By Václav Havel

The New Yorker, December 20, 1993

FRANK ZAPPA was one of the gods of the Czech underground during the nineteen-seventies and eighties. It was an era of complete isolation. Local rock musicians and audiences were hounded by the police, and for those who refused to be swept aside by persecution—who tried to remain true to a culture of their own—Western rock was far more than just a form of music. At that time, Frank Zappa hung somewhere high up in the heavens, a star as inaccessible as the many others whose influence was felt in the local scene, like the Velvet Underground and Captain Beefheart. I never dreamed that I might meet him one day, but shortly after the revolution, when I was already President, Zappa turned up in Prague. He arrived during a period still vibrant with revolutionary energy. He jammed with local musicians and paid me a visit in the Castle, and we went out drinking together. He was the first rock celebrity I had ever met, and, to my great delight, he was a normal human being, with whom I could carry on a normal conversation. He was eager to learn everything he could about the radical changes taking place in the countries of the former Soviet bloc. He was curious about what this sudden collapse of a bipolar world might bring. He wanted to know what we thought about the future position of the Soviet Union in world politics, and he probed us about the negative as well as the positive aspects of the “velvet” course we had set for ourselves.

What fascinated and excited him was the idea that the artist had a role to play in active politics. He gave serious thought to offering unofficial assistance to our country, in both cultural and economic spheres, and I learned later that he had discussed the matter in detail with several ministers.
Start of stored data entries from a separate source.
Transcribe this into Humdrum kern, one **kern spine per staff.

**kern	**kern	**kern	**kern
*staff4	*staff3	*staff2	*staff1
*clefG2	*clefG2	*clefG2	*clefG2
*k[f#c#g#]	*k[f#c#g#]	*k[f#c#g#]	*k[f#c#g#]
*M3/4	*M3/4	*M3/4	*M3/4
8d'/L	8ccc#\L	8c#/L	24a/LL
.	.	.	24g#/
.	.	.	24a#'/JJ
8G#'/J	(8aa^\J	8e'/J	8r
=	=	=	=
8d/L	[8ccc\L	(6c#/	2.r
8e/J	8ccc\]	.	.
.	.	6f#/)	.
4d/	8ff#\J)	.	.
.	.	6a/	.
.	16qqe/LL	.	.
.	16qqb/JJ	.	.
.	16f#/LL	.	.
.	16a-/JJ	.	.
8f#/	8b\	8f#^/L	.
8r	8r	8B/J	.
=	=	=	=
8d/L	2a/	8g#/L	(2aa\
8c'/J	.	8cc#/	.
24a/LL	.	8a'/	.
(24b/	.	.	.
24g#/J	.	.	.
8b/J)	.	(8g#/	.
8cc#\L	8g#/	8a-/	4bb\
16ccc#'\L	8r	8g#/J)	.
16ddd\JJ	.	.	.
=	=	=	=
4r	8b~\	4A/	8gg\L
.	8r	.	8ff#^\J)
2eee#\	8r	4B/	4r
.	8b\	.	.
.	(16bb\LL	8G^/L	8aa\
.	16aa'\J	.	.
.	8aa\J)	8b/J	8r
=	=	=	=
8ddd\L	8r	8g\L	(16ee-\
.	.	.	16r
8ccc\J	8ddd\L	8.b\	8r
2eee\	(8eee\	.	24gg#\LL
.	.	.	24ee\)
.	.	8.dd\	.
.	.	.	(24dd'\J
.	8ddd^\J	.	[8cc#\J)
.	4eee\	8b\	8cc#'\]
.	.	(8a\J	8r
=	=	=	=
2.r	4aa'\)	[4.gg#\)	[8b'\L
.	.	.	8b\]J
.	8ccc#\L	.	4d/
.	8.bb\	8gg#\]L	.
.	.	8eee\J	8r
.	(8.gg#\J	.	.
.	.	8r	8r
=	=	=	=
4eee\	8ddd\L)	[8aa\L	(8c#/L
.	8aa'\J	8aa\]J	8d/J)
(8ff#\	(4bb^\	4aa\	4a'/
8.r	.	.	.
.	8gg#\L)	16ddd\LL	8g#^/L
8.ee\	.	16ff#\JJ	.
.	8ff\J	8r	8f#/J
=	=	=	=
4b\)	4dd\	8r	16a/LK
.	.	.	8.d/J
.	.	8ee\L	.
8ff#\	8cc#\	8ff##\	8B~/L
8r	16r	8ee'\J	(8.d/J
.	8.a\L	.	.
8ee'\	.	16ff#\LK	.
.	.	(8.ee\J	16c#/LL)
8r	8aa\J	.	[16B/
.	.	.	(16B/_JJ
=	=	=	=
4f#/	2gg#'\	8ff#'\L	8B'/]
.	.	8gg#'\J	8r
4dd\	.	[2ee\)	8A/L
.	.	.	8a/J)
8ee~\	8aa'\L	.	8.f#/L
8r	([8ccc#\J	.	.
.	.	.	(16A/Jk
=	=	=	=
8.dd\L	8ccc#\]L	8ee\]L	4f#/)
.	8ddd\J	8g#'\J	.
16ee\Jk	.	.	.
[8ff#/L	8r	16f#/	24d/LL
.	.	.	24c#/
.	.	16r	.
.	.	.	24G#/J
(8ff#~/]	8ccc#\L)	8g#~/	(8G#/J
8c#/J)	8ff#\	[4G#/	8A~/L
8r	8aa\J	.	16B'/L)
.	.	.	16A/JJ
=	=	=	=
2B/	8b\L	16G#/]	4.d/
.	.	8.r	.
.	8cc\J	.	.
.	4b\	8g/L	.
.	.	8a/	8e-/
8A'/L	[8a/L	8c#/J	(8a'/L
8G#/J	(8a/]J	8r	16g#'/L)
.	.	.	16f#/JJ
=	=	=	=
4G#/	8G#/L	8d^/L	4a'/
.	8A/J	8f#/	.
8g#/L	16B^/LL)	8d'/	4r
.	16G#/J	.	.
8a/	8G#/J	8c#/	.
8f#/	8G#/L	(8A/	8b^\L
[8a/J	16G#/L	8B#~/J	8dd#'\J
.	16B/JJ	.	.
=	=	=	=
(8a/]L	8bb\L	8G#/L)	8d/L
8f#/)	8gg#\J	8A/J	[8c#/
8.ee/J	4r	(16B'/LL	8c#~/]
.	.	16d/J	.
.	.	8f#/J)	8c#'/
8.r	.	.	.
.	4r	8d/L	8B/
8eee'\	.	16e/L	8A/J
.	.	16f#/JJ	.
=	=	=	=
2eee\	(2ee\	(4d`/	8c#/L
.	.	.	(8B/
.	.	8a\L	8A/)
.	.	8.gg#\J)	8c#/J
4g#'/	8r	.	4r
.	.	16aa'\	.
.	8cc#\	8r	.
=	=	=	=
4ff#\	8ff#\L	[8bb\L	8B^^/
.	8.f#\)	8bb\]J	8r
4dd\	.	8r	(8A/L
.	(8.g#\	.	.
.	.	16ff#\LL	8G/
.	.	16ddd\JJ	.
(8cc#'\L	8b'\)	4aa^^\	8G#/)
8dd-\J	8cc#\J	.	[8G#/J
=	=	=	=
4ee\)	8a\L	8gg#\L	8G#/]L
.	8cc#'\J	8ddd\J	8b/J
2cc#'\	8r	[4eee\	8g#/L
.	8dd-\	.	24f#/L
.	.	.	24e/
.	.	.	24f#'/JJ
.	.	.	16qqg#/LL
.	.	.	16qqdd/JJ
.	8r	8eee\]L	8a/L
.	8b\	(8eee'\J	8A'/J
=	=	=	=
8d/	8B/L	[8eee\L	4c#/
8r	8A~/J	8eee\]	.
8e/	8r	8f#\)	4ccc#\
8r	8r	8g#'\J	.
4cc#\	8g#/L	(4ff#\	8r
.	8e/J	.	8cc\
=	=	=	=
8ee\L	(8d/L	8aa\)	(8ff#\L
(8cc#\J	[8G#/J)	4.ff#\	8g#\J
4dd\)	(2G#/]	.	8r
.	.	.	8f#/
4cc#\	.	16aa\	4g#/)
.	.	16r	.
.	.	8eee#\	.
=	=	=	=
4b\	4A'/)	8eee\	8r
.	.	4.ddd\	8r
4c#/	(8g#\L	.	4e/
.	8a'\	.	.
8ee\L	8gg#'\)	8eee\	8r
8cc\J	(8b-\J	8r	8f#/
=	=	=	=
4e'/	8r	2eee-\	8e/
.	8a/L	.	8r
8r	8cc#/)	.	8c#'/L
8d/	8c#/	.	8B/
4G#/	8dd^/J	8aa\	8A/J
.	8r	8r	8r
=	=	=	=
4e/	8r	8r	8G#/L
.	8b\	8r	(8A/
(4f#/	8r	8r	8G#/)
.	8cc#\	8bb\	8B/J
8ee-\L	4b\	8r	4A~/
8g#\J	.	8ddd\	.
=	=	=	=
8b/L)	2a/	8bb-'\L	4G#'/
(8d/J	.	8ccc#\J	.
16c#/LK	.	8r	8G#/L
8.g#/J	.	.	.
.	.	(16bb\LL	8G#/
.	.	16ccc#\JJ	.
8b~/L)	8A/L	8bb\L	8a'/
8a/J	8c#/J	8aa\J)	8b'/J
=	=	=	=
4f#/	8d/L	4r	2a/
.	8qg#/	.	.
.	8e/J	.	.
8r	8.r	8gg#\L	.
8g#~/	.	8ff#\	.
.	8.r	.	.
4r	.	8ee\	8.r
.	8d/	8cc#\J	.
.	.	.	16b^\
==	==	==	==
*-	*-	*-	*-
Perhaps his illness prevented him from taking on this kind of work, but his sincere concern for our country made a deep impression un me. So did his appearance with Michael Kocab and his band, Prague Select, at a gala concert in June of 1991 to celebrate the final departure of the Soviet troups from Czechoslovakia after an occupation of almost twenty-three years. He was seriously ill at the time, but he took part all the same. It was one of his last appearances as a rock musician.

I thought of Frank Zappa as a friend. Meeting him was like entering a different world from the one I live in as President. Whenever I feel like escaping from that world—in my mind, at least—I think of him.